• **How to complete this task**:
Reproduce every entry exactly as given.
--*--
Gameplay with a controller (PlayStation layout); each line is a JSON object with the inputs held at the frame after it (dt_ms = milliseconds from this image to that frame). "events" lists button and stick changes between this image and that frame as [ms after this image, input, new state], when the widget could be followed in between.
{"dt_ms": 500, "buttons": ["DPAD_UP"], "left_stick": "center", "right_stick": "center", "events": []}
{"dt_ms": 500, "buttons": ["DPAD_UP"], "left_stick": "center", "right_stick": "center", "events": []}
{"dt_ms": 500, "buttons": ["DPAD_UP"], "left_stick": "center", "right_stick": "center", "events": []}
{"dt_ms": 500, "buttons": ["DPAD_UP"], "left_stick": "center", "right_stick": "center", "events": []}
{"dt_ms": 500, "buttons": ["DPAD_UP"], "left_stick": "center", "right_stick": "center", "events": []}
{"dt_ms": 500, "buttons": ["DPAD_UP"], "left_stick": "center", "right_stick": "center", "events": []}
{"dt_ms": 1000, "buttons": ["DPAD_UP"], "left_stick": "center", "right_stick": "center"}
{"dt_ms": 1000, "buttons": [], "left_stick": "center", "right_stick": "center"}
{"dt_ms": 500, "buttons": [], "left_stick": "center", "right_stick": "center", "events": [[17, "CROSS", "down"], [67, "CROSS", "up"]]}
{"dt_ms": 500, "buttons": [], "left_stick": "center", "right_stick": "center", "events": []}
--*--
• **The answer**:
Gameplay with a controller (PlayStation layout); each line is a JSON object with the inputs held at the frame after it (dt_ms = milliseconds from this image to that frame). "events" lists button and stick changes between this image and that frame as [ms after this image, input, new state], when the widget could be followed in between.
{"dt_ms": 500, "buttons": ["DPAD_UP"], "left_stick": "center", "right_stick": "center", "events": []}
{"dt_ms": 500, "buttons": ["DPAD_UP"], "left_stick": "center", "right_stick": "center", "events": []}
{"dt_ms": 500, "buttons": ["DPAD_UP"], "left_stick": "center", "right_stick": "center", "events": []}
{"dt_ms": 500, "buttons": ["DPAD_UP"], "left_stick": "center", "right_stick": "center", "events": []}
{"dt_ms": 500, "buttons": ["DPAD_UP"], "left_stick": "center", "right_stick": "center", "events": []}
{"dt_ms": 500, "buttons": ["DPAD_UP"], "left_stick": "center", "right_stick": "center", "events": []}
{"dt_ms": 1000, "buttons": ["DPAD_UP"], "left_stick": "center", "right_stick": "center"}
{"dt_ms": 1000, "buttons": [], "left_stick": "center", "right_stick": "center"}
{"dt_ms": 500, "buttons": [], "left_stick": "center", "right_stick": "center", "events": [[17, "CROSS", "down"], [67, "CROSS", "up"]]}
{"dt_ms": 500, "buttons": [], "left_stick": "center", "right_stick": "center", "events": []}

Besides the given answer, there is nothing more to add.